By the 1980s, the supermarket was transforming into a mega-store. By the 1990s, stores like Kroger and Safeway were regularly stocking 15,000 to 20,000 products. Today's Whole Foods carries around 30,000. A large Walmart Supercenter can top 100,000 items across all departments.
The consumer, in theory, had never had it better.
The Paradox Nobody Advertised
Here's the thing about having 40,000 choices: it doesn't actually make the decision easier. Research on what psychologists call "choice overload" has consistently shown that beyond a certain point, more options lead to less satisfaction, more decision fatigue, and — counterintuitively — fewer purchases.
But the supermarket problem runs deeper than psychology experiments.

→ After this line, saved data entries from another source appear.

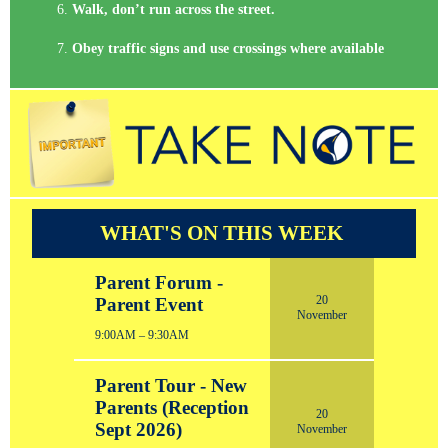
Walk, don’t run across the street.
Obey traffic signs and use crossings where available
WHAT'S ON THIS WEEK
Parent Forum -
20
Parent Event
November
9:00AM – 9:30AM
Parent Tour - New
Parents (Reception
20
Sept 2026)
November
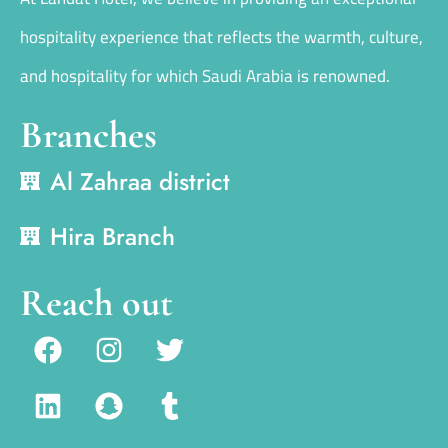
hospitality experience that reflects the warmth, culture,
and hospitality for which Saudi Arabia is renowned.
Branches
Al Zahraa district
Hira Branch
Reach out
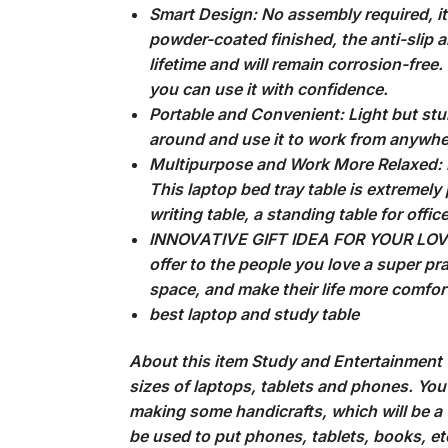
Smart Design: No assembly required, it 
powder-coated finished, the anti-slip an
lifetime and will remain corrosion-fre
you can use it with confidence.
Portable and Convenient: Light but sturd
around and use it to work from anywher
Multipurpose and Work More Relaxed: Put
This laptop bed tray table is extremely 
writing table, a standing table for offic
INNOVATIVE GIFT IDEA FOR YOUR LOVED 
offer to the people you love a super pra
space, and make their life more comfor
best laptop and study table
About this item Study and Entertainment W
sizes of laptops, tablets and phones. You 
making some handicrafts, which will be a 
be used to put phones, tablets, books, etc.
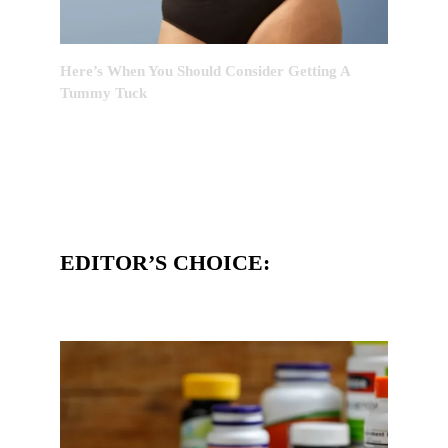
Here’s When You Should Consider Getting A
Tummy Tuck
EDITOR’S CHOICE:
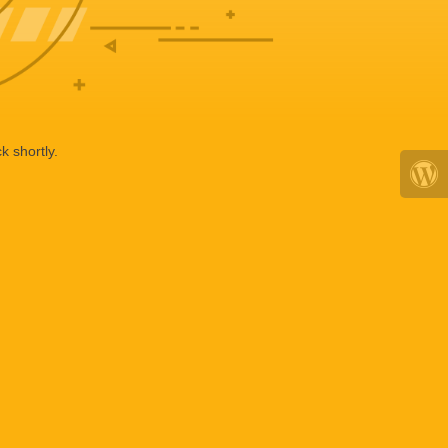
k shortly.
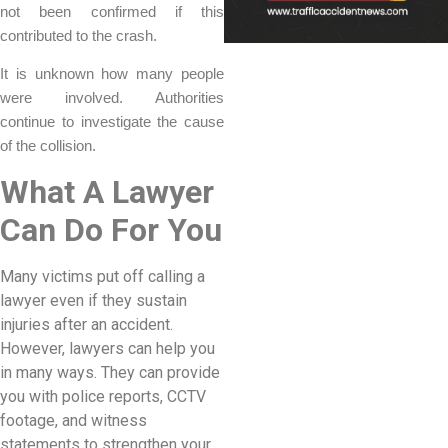
not been confirmed if this
contributed to the crash.
It is unknown how many people
were involved. Authorities
continue to investigate the cause
of the collision.
What A Lawyer
Can Do For You
Many victims put off calling a
lawyer even if they sustain
injuries after an accident.
However, lawyers can help you
in many ways. They can provide
you with police reports, CCTV
footage, and witness
statements to strengthen your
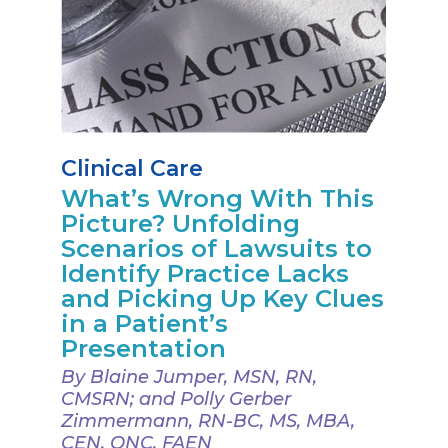
Clinical Care
What’s Wrong With This
Picture? Unfolding
Scenarios of Lawsuits to
Identify Practice Lacks
and Picking Up Key Clues
in a Patient’s
Presentation
By Blaine Jumper, MSN, RN,
CMSRN; and Polly Gerber
Zimmermann, RN-BC, MS, MBA,
CEN, ONC, FAEN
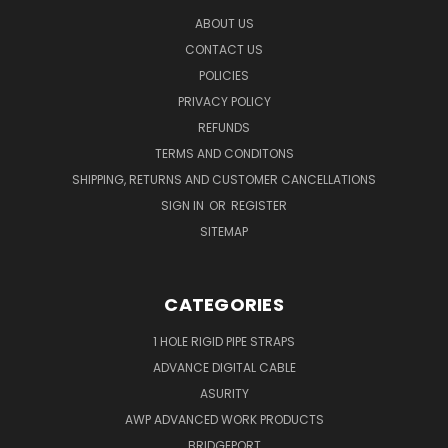
ABOUT US
CONTACT US
POLICIES
PRIVACY POLICY
REFUNDS
TERMS AND CONDITONS
SHIPPING, RETURNS AND CUSTOMER CANCELLATIONS
SIGN IN
OR
REGISTER
SITEMAP
CATEGORIES
1 HOLE RIGID PIPE STRAPS
ADVANCE DIGITAL CABLE
ASURITY
AWP ADVANCED WORK PRODUCTS
BRIDGEPORT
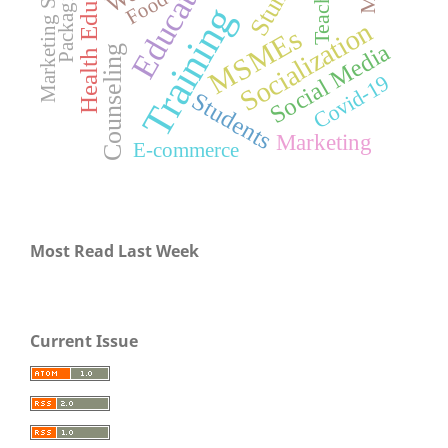
Health Education
Marketing Strategy
Education
Teachers
Packaging
Food
Training
Socialization
MSMEs
Social Media
Counseling
Covid-19
Students
Marketing
E-commerce
Most Read Last Week
Current Issue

Somewhere in the expansion of options, the connection between buying food and knowing how to cook it started to fray. In 1960, most American households had at least one person who cooked from scratch as a matter of routine. The grocery store's limited inventory matched what those cooks actually needed: proteins, produce, pantry staples, dairy. The store assumed you knew what to do with these things.
Today's store makes a different assumption. It assumes you might not know — or might not want to bother. So alongside the raw ingredients, you'll find pre-marinated proteins, pre-cut vegetables, meal kits, heat-and-eat entrées, and fully prepared foods that require nothing from you except a microwave and a fork.
The store has, in a sense, absorbed the kitchen.
What We Actually Lost
This isn't an argument for going back to 1960. Nobody is seriously proposing we eliminate the February strawberry or reduce the cereal aisle to four options.
But there's something worth sitting with in the contrast between those two eras.
The 1960 grocery shopper typically went to the store with a mental list built around what they already knew how to cook. The shopping trip was transactional and relatively brief. Food had a relationship to season, region, and skill. You knew where things came from in a general sense, because most of it came from nearby.
The modern shopper often arrives without a plan, navigates an environment deliberately engineered to extend the visit and expand the basket, and leaves occasionally overwhelmed by the gap between what they bought and what they'll actually use before it expires.
America throws away roughly 30 to 40 percent of its food supply every year. Some of that waste happens at the farm and distribution level. But a significant portion happens in households — in refrigerators full of ingredients that never became meals, in yogurt varieties selected optimistically and forgotten, in produce bought with good intentions and discarded with quiet guilt.
The Store Reflects Us
The American supermarket is, in the end, a mirror. It shows us our appetites — for convenience, for novelty, for the feeling that we could cook something ambitious if we just had the right ingredients.
In 1960, the store offered less and expected more of the person shopping in it. Today the reverse is largely true.
Whether that trade was worth making is a question worth asking — maybe especially in the yogurt aisle, while you're standing there trying to decide.